Vade-mecum du mutilé (Julien Bosc)
“La vérité est, par essence, inassumable” 
Edmond Jabès (1)
“Mais quel est ce je qui parle ?” au sein des Préludes (2). L’auteur en est J. B. qui a soulevé un couvercle de marbre ou de cendre - épitaphe aguicheur, somnolent mis au rancart. Il s’offre au ciel, disons aux yeux qui se baissent. C’est l’envers, ou encore l’intérieur du caveau qui avale par l’interstice son penthotal à la petite cuillère. Il s’ensuit des histoires - semblants de mauvais rêves - dont a besoin le légataire de soi-même. Sur ces histoires - recensements des pertes - il va fonder sa vie intime. Elles vont être un appui décidé, un catalogue d’écueils irréversibles. Force et vérité du rêve ne peuvent être qu’avérées, anthumes demeurent les spectres. Et le sang versé se boit par descendance.
Tel gage, encore donné à l’art. Jusqu’à laisser les stigmates d’une blessure qui ne fut, positivement, mais dont l’invention inspirée suffit à la laisser croire, à la laisser servir.

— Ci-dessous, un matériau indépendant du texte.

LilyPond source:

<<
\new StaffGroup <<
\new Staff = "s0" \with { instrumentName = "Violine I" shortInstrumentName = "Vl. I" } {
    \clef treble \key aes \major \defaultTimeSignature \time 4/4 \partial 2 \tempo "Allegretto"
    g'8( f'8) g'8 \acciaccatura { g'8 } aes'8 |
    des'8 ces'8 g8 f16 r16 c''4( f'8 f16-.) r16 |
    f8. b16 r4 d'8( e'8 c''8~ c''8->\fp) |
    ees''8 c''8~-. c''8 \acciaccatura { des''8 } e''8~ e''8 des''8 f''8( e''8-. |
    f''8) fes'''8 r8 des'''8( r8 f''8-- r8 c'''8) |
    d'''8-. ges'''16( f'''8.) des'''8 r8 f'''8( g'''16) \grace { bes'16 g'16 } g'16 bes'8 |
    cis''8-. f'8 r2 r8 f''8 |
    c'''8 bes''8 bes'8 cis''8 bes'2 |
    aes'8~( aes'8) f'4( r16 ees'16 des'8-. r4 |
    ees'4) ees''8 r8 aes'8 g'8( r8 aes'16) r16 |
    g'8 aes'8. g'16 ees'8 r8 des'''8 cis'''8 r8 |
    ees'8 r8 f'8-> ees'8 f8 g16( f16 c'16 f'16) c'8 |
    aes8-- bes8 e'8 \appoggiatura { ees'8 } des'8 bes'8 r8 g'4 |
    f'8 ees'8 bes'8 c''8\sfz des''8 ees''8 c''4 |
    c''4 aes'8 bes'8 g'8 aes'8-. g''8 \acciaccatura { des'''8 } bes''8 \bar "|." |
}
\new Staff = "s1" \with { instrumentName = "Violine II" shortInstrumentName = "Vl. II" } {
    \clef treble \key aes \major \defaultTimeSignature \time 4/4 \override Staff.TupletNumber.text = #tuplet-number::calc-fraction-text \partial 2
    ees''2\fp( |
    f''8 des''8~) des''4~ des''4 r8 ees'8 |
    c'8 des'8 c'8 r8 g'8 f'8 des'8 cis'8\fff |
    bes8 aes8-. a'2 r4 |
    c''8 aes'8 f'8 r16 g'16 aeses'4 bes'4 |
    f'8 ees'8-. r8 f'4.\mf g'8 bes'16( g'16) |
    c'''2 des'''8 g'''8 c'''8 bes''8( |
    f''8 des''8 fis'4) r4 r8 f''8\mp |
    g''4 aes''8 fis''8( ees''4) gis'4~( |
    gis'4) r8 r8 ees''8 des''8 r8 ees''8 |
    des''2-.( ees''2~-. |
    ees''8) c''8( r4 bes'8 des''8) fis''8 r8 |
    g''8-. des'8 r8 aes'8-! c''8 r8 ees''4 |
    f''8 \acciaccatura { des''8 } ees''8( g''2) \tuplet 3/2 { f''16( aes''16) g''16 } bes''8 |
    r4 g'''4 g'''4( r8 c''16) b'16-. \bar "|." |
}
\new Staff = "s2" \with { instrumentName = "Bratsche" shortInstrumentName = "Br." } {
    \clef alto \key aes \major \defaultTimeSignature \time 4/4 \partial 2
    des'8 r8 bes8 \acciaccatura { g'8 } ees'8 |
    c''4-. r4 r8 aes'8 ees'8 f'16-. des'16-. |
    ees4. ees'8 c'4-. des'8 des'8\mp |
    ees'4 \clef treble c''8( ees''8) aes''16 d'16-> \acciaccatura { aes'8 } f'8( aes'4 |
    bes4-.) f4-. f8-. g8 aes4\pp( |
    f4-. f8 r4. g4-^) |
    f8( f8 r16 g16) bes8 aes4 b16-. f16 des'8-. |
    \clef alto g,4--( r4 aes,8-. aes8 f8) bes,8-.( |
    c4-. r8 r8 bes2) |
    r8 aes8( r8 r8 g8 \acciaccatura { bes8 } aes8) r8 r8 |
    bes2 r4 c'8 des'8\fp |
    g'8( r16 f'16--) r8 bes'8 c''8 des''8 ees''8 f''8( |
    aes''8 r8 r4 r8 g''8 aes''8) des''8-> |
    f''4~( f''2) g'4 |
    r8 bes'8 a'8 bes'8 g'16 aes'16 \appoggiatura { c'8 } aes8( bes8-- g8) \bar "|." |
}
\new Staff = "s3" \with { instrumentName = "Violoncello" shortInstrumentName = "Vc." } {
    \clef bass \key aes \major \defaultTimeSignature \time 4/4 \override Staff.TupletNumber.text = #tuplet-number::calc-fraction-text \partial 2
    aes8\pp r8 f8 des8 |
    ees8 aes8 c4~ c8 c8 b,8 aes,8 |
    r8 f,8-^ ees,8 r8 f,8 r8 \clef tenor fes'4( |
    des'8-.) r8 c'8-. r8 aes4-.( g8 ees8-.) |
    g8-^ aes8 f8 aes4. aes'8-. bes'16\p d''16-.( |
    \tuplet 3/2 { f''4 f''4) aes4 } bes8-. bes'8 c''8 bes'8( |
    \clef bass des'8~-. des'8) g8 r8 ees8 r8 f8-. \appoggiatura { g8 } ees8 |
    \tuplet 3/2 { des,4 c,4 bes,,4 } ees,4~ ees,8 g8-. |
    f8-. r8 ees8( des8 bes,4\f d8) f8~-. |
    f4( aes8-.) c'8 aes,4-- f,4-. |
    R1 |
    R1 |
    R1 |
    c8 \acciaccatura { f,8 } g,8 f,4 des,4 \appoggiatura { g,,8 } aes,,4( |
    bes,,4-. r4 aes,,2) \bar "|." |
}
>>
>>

“Cela ne dura même pas une seconde mais suffit à être sans retour”(3) De quoi s’agit-il ? Éblouissement, hapax indéchiffrable, telles les partitions qu’il faut bien tenter d’écrire lorsque les mots sont devenus dès lors impossibles, révolus. Nous ne saurons pas, pour mieux voir. Et puis “rien n’est plus rien / quand plus rien n’est en suspens.”(4)
Quelqu’un a prononcé en dormant des “phrases impossibles”(5) que Marie-Ange a entendues mais qu’elle ne parvient à confier, mère sous la torture, ne préférant ou ne sachant que mourir, plutôt que parler le sang de cette parole. Lui ne bande s’il n’écrit. Ne souffre. Il cherche à créer un ordre supportable dans lequel son étincelle, sa vie, pourrait susurrer son foutre antérieur, trace antétopique, quand la patrie perdue sous la flamme ne reconnaît plus que nemo, lui-même innommable.
Jean-Claude Leroy
in Tiens n°7 (1999).
1: Le Livre des ressemblances (Éditions Gallimard)
2 : Éditions Patrice Thierry - L’Éther Vague, 1995.
3 : Préludes, p 26.
4 : Michel Leiris in Fissures (Éditions Fourbis)
5 : Préludes, p 35
6 : Georges Bataille in revue Acéphale, 1939.